→ **AIM OF THE TASK**
Below this line is a set of entries; quote exactly the lines from the line that contains "acordo com a" to the line that contains "aplicar punições para", both lines included.

--- DATASET RECORDS Enclosed Below ---

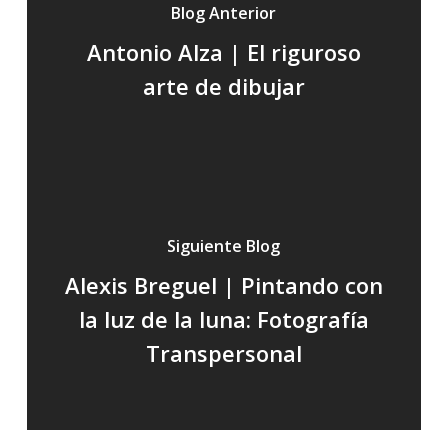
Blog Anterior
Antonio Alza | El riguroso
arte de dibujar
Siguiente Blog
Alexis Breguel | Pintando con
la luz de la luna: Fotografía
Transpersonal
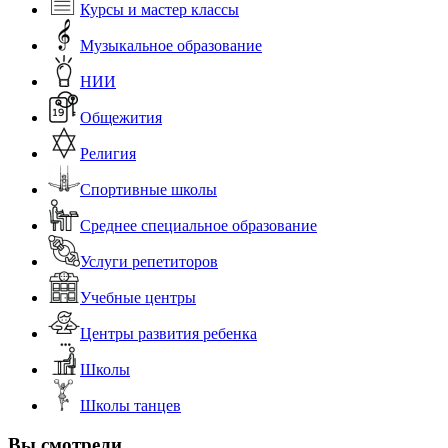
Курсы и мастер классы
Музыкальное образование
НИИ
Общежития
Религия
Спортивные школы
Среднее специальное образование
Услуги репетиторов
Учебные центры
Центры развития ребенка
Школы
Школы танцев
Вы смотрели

--- End of Enclosed DATASET RECORDS ---
--- DATASET RECORDS Enclosed Below ---

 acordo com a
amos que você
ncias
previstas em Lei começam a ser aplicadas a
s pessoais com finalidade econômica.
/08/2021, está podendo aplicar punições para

--- End of Enclosed DATASET RECORDS ---

→ **ANSWER SECTION**
 acordo com a
amos que você
ncias
previstas em Lei começam a ser aplicadas a
s pessoais com finalidade econômica.
/08/2021, está podendo aplicar punições para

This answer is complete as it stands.